Content Analysis of Cannabis Discourses on Twitter/X in the U.S.
Zidian Xie, Runtao Zhou, Qihao Yun, Jianghang Wu, Zhengyuan Wang, Mengmeng Yu, Karen M Wilson, Dongmei Li
Abstract
Open AccessIntroduction: With the legalization of both medical and recreational cannabis use in many U.S. states, this study aims to explore public perceptions and discussions about cannabis on social media in the U.S. Methods: Twitter (now rebranded as X) data on cannabis were collected between February 2022 and February 2023 using the Twitter/X streaming Application Programming Interface. To assess the attitude of tweets toward cannabis and to determine whether Twitter/X users were cannabis users, human-guided deep-learning models called bidirectional encoder representations from transformers were used. The sex and age of users were inferred using a deep-learning facial recognition algorithm (DeepFace). The Latent Dirichlet Allocation topic model was used to comprehend the discussed topics. Results: Among 2,865,562 unique noncommercial cannabis tweets from the U.S., 648,018 tweets (22.62%) had a positive attitude toward cannabis, 234,202 (8.17%) had a negative attitude, and 1,983,342 (69.21%) had a neutral attitude.

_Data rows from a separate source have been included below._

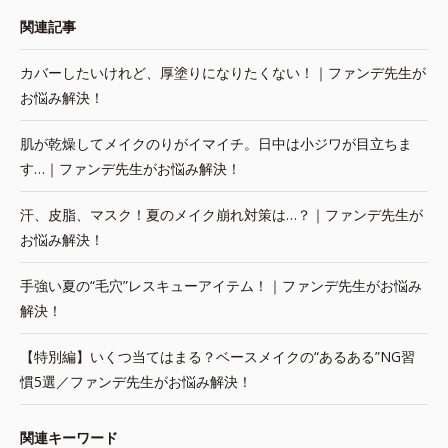
関連記事
カバーしたいけれど、厚塗りになりたくない！｜ファンデ先生が
お悩み解決！
肌が乾燥してメイクのりがイマイチ。日中は小ジワが目立ちま
す…｜ファンデ先生がお悩み解決！
汗、皮脂、マスク！夏のメイク崩れ対策は…？｜ファンデ先生が
お悩み解決！
手強い夏の“毛穴”レスキューアイテム！｜ファンデ先生がお悩み
解決！
【特別編】いくつ当てはまる？ベースメイクの“あるある”NG習
慣5選／ファンデ先生がお悩み解決！
関連キーワード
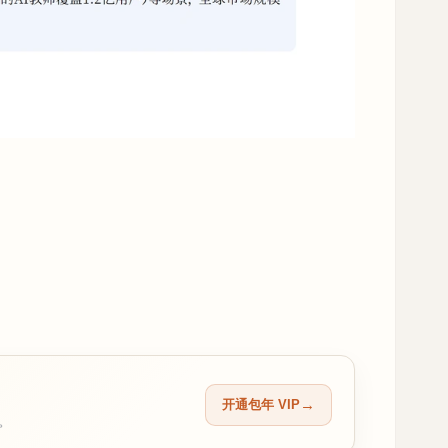
开通包年 VIP
留。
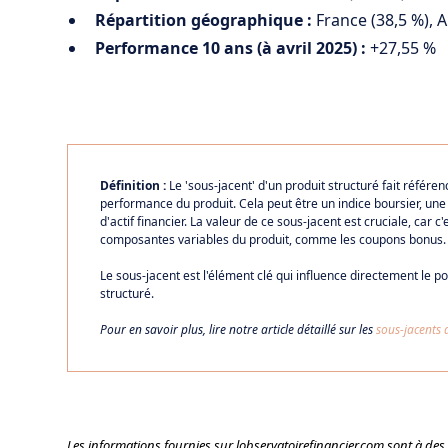
Répartition géographique :
France (38,5 %), 
Performance 10 ans (à avril 2025) :
+27,55 %
Définition :
Le 'sous-jacent' d'un produit structuré fait référen
performance du produit. Cela peut être un indice boursier, une
d'actif financier. La valeur de ce sous-jacent est cruciale, car 
composantes variables du produit, comme les coupons bonus.
Le sous-jacent est l'élément clé qui influence directement le p
structuré.
Pour en savoir plus, lire notre article détaillé sur les
sous-jacents 
Les informations fournies sur lobservatoirefinancier.com sont à des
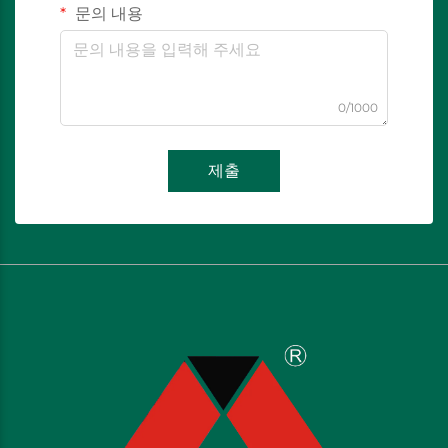
문의 내용
0/1000
제출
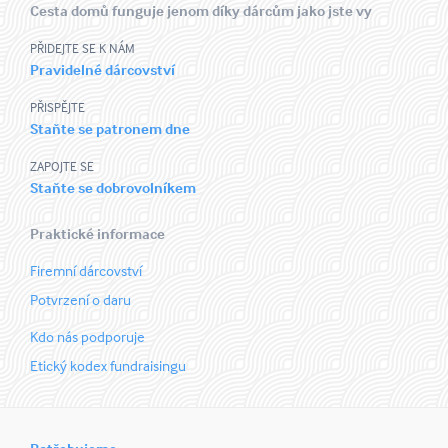
Cesta domů funguje jenom díky dárcům jako jste vy
PŘIDEJTE SE K NÁM
Pravidelné dárcovství
PŘISPĚJTE
Staňte se patronem dne
ZAPOJTE SE
Staňte se dobrovolníkem
Praktické informace
Firemní dárcovství
Potvrzení o daru
Kdo nás podporuje
Etický kodex fundraisingu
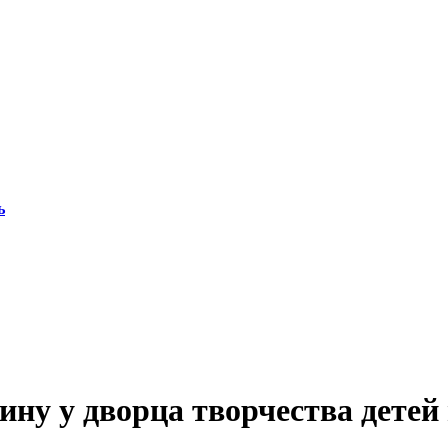
ь
ну у дворца творчества детей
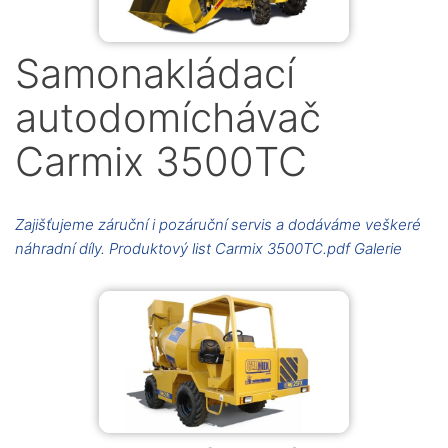
Samonakládací
autodomíchávač
Carmix 3500TC
Zajišťujeme záruční i pozáruční servis a dodáváme veškeré
náhradní díly. Produktový list Carmix 3500TC.pdf Galerie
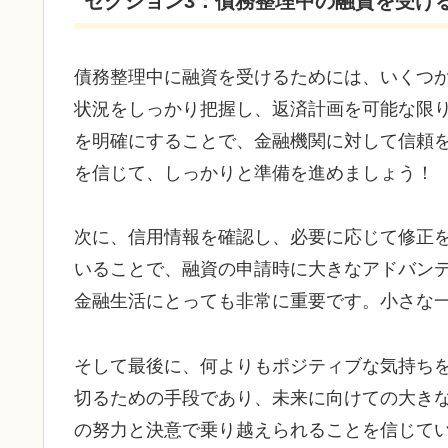
セクション3：債務整理中の融資を受け
債務整理中に融資を受けるためには、いくつ
状況をしっかり把握し、返済計画を可能な限
を明確にすることで、金融機関に対して信頼
を信じて、しっかりと準備を進めましょう！
次に、信用情報を確認し、必要に応じて修正
いることで、融資の申請時に大きなアドバン
金融生活にとっても非常に重要です。小さな
そして最後に、何よりもポジティブな気持ち
切るための手段であり、未来に向けての大き
の努力と決意で乗り越えられることを信じて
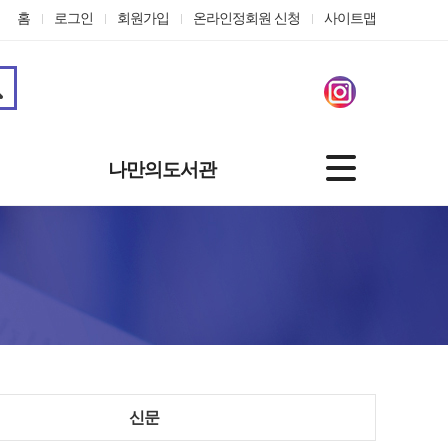
홈
로그인
회원가입
온라인정회원 신청
사이트맵
나만의도서관
기본정보
도서대출정보
나의신청
관심자료
맞춤도서 서비스
개인정보수정
온라인정회원 신청
신문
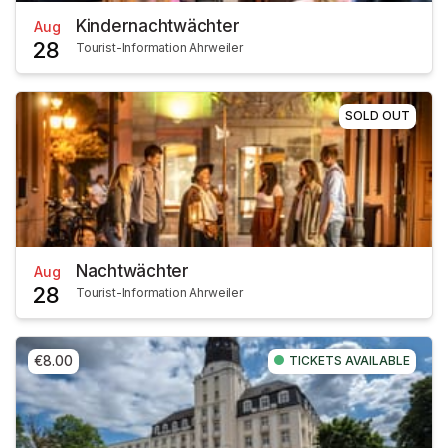
Kindernachtwächter
Aug
28
Tourist-Information Ahrweiler
SOLD OUT
Nachtwächter
Aug
28
Tourist-Information Ahrweiler
€8.00
TICKETS AVAILABLE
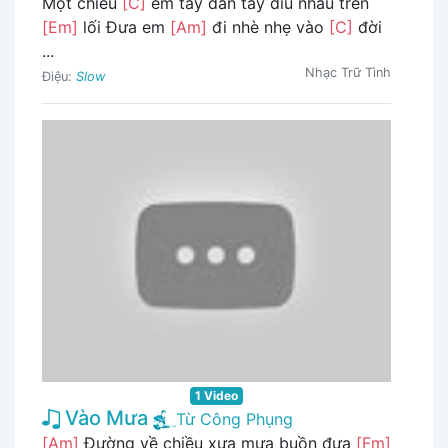
Một chiều
[C]
êm tay đan tay dìu nhau trên
[Em]
lối Đưa em
[Am]
đi nhè nhẹ vào
[C]
đời
...
Nhạc Trữ Tình
Điệu:
Slow
1 Video
Vào Mưa
Từ Công Phụng
[Am]
Đường về chiều xưa mưa buồn đưa
[Fm]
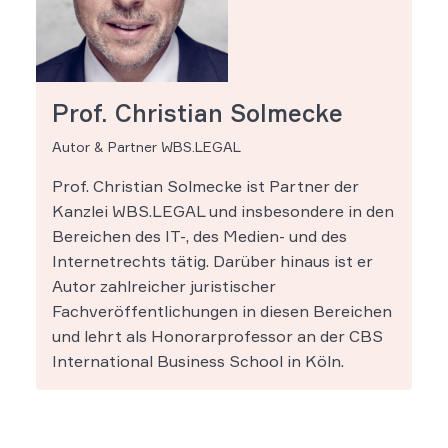
Prof. Christian Solmecke
Autor & Partner WBS.LEGAL
Prof. Christian Solmecke ist Partner der
Kanzlei WBS.LEGAL und insbesondere in den
Bereichen des IT-, des Medien- und des
Internetrechts tätig. Darüber hinaus ist er
Autor zahlreicher juristischer
Fachveröffentlichungen in diesen Bereichen
und lehrt als Honorarprofessor an der CBS
International Business School in Köln.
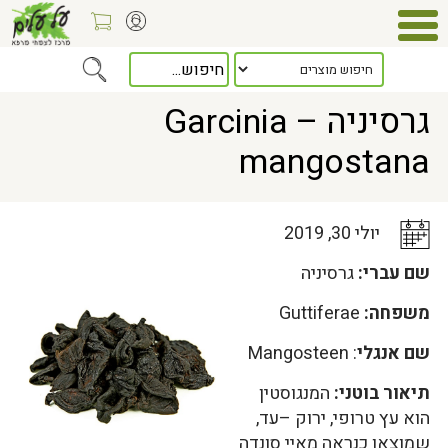
Home
>
כלל המאמרים
> גרסיניה – Garcinia mangostana
גרסיניה – Garcinia
mangostana
יולי 30, 2019
שם עברי:
גרסיניה
משפחה:
Guttiferae
שם אנגלי
: Mangosteen
תיאור בוטני:
המנגוסטין
הוא עץ טרופי, ירוק –עד,
שמוצאו כנראה מאיי סונדה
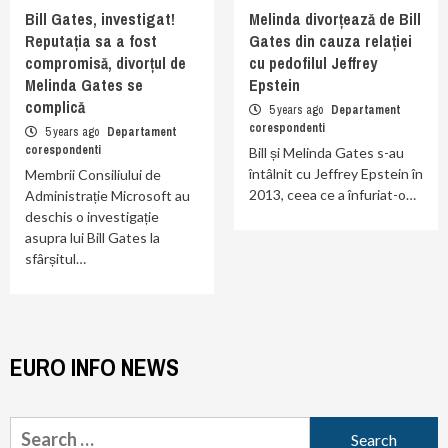
Bill Gates, investigat!
Melinda divorțează de Bill
Reputația sa a fost
Gates din cauza relației
compromisă, divorțul de
cu pedofilul Jeffrey
Melinda Gates se
Epstein
complică
5 years ago
Departament
corespondenti
5 years ago
Departament
corespondenti
Bill și Melinda Gates s-au
întâlnit cu Jeffrey Epstein în
Membrii Consiliului de
2013, ceea ce a înfuriat-o…
Administrație Microsoft au
deschis o investigație
asupra lui Bill Gates la
sfârșitul…
EURO INFO NEWS
Search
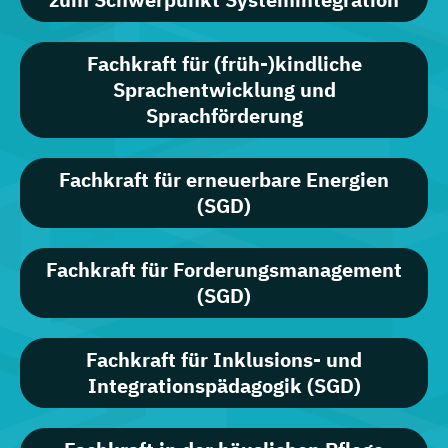
Fachkraft für (früh-)kindliche
Sprachentwicklung und
Sprachförderung
Fachkraft für erneuerbare Energien
(SGD)
Fachkraft für Forderungsmanagement
(SGD)
Fachkraft für Inklusions- und
Integrationspädagogik (SGD)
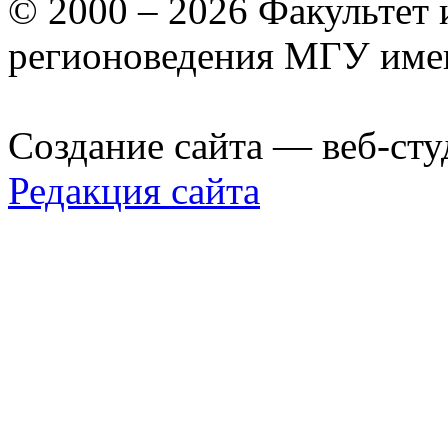
© 2000 – 2026 Факультет
регионоведения МГУ име
Создание сайта — веб-сту
Редакция сайта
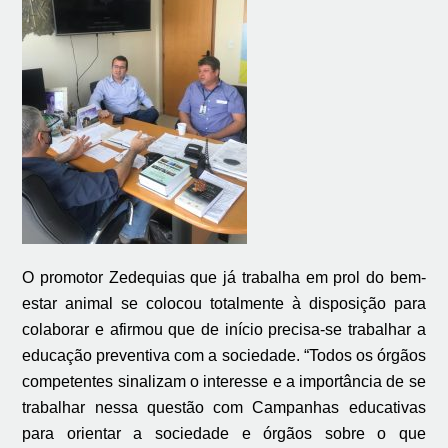
O promotor Zedequias que já trabalha em prol do bem-
estar animal se colocou totalmente à disposição para
colaborar e afirmou que de início precisa-se trabalhar a
educação preventiva com a sociedade. “Todos os órgãos
competentes sinalizam o interesse e a importância de se
trabalhar nessa questão com Campanhas educativas
para orientar a sociedade e órgãos sobre o que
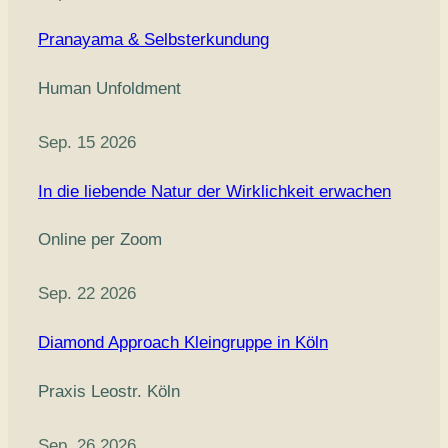
Pranayama & Selbsterkundung
Human Unfoldment
Sep. 15 2026
In die liebende Natur der Wirklichkeit erwachen
Online per Zoom
Sep. 22 2026
Diamond Approach Kleingruppe in Köln
Praxis Leostr. Köln
Sep. 26 2026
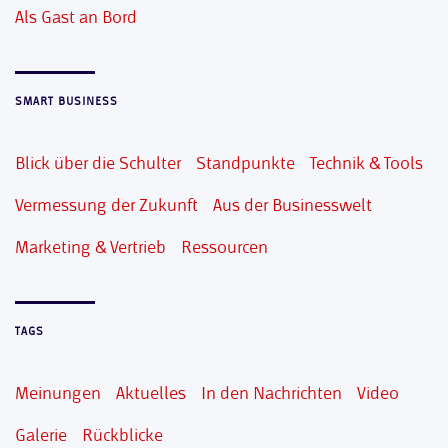
Als Gast an Bord
SMART BUSINESS
Blick über die Schulter
Standpunkte
Technik & Tools
Vermessung der Zukunft
Aus der Businesswelt
Marketing & Vertrieb
Ressourcen
TAGS
Meinungen
Aktuelles
In den Nachrichten
Video
Galerie
Rückblicke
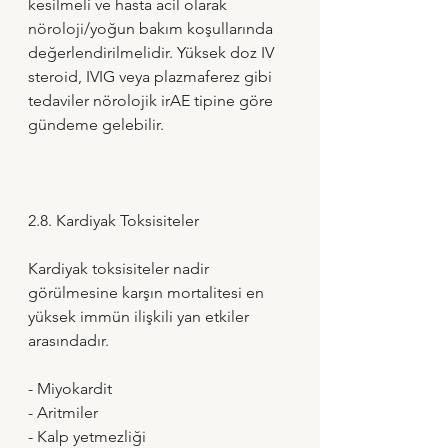
kesilmeli ve hasta acil olarak 
nöroloji/yoğun bakım koşullarında 
değerlendirilmelidir. Yüksek doz IV 
steroid, IVIG veya plazmaferez gibi 
tedaviler nörolojik irAE tipine göre 
gündeme gelebilir.
2.8. Kardiyak Toksisiteler
Kardiyak toksisiteler nadir 
görülmesine karşın mortalitesi en 
yüksek immün ilişkili yan etkiler 
arasındadır.
- Miyokardit 
- Aritmiler 
- Kalp yetmezliği 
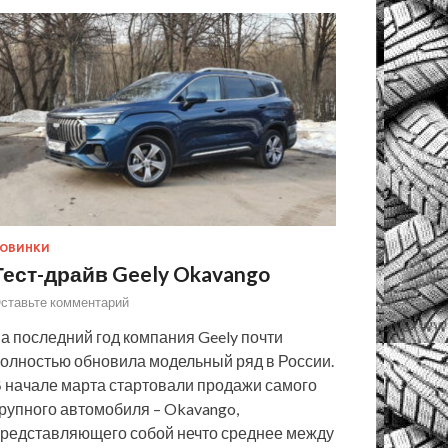
ОВИНКИ
Тест-драйв Geely Okavango
ставьте комментарий
а последний год компания Geely почти
олностью обновила модельный ряд в России.
 начале марта стартовали продажи самого
рупного автомобиля – Okavango,
редставляющего собой нечто среднее между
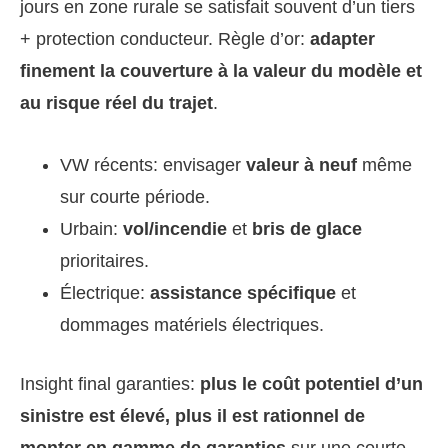
jours en zone rurale se satisfait souvent d’un tiers
+ protection conducteur. Règle d’or:
adapter
finement la couverture à la valeur du modèle et
au risque réel du trajet
.
VW récents: envisager
valeur à neuf
même
sur courte période.
Urbain:
vol/incendie
et
bris de glace
prioritaires.
Électrique:
assistance spécifique
et
dommages matériels électriques.
Insight final garanties:
plus le coût potentiel d’un
sinistre est élevé, plus il est rationnel de
monter en gamme de garanties
sur une courte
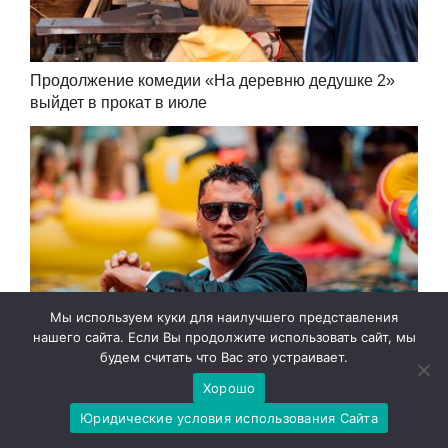
Продолжение комедии «На деревню дедушке 2»
выйдет в прокат в июле
Мы используем куки для наилучшего представления
нашего сайта. Если Вы продолжите использовать сайт, мы
будем считать что Вас это устраивает.
В ОАЭ идут съемки российского фильма «Мажор в
Дубае»
Хорошо
Юридические условия использования Сайта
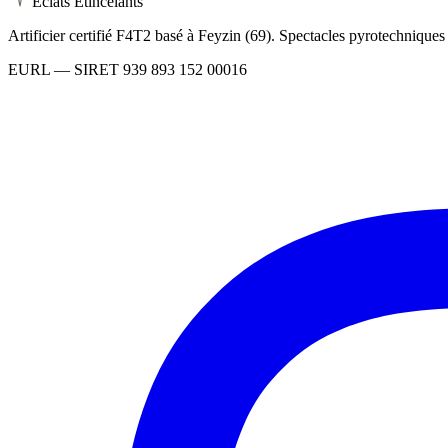
Éclats Étincelants
Artificier certifié F4T2 basé à Feyzin (69). Spectacles pyrotechnique
EURL
— SIRET
939 893 152 00016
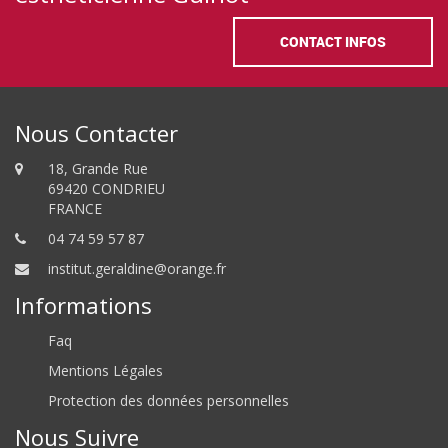
CONTACT INFOS
Nous Contacter
18, Grande Rue
69420 CONDRIEU
FRANCE
04 74 59 57 87
institut.geraldine@orange.fr
Informations
Faq
Mentions Légales
Protection des données personnelles
Nous Suivre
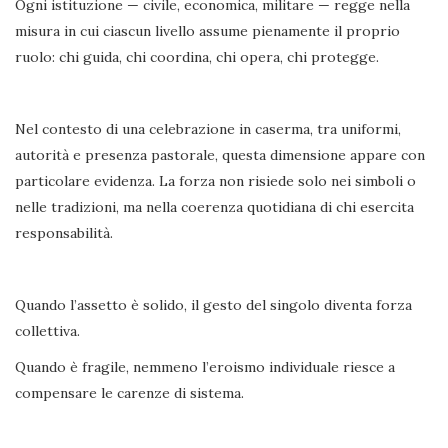
Ogni istituzione — civile, economica, militare — regge nella
misura in cui ciascun livello assume pienamente il proprio
ruolo: chi guida, chi coordina, chi opera, chi protegge.
Nel contesto di una celebrazione in caserma, tra uniformi,
autorità e presenza pastorale, questa dimensione appare con
particolare evidenza. La forza non risiede solo nei simboli o
nelle tradizioni, ma nella coerenza quotidiana di chi esercita
responsabilità.
Quando l’assetto è solido, il gesto del singolo diventa forza
collettiva.
Quando è fragile, nemmeno l’eroismo individuale riesce a
compensare le carenze di sistema.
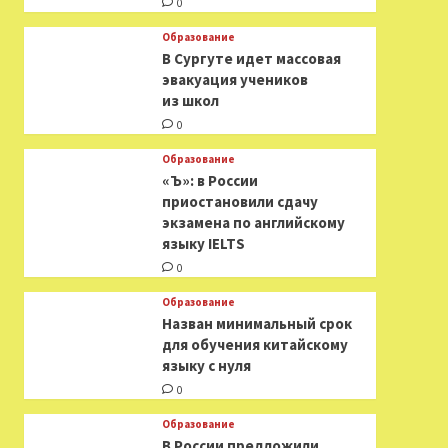
0
Образование
В Сургуте идет массовая
эвакуация учеников
из школ
0
Образование
«Ъ»: в России
приостановили сдачу
экзамена по английскому
языку IELTS
0
Образование
Назван минимальный срок
для обучения китайскому
языку с нуля
0
Образование
В России предложили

Among 821,451 unique Twitter/X users, 348,795 (42.46%) were potential cannabis users. The U.S. states allowing recreational cannabis use had 12.19 Twitter/X and cannabis users per 10,000 population, compared to 7.22 users in states without it; however, the difference was not statistically significant (p=0.95). The 25-34 years age group (37.14%) was the most represented among Twitter/X and cannabis users. The predominant topic in the positive tweets was "Cannabis's medical value," whereas the main topic in the negative tweets was "Having difficulty quitting cannabis." Conclusions: This study provides a detailed overview of public perceptions of cannabis in the U.S., aiding policymakers and public health authorities in developing effective regulatory policies about cannabis.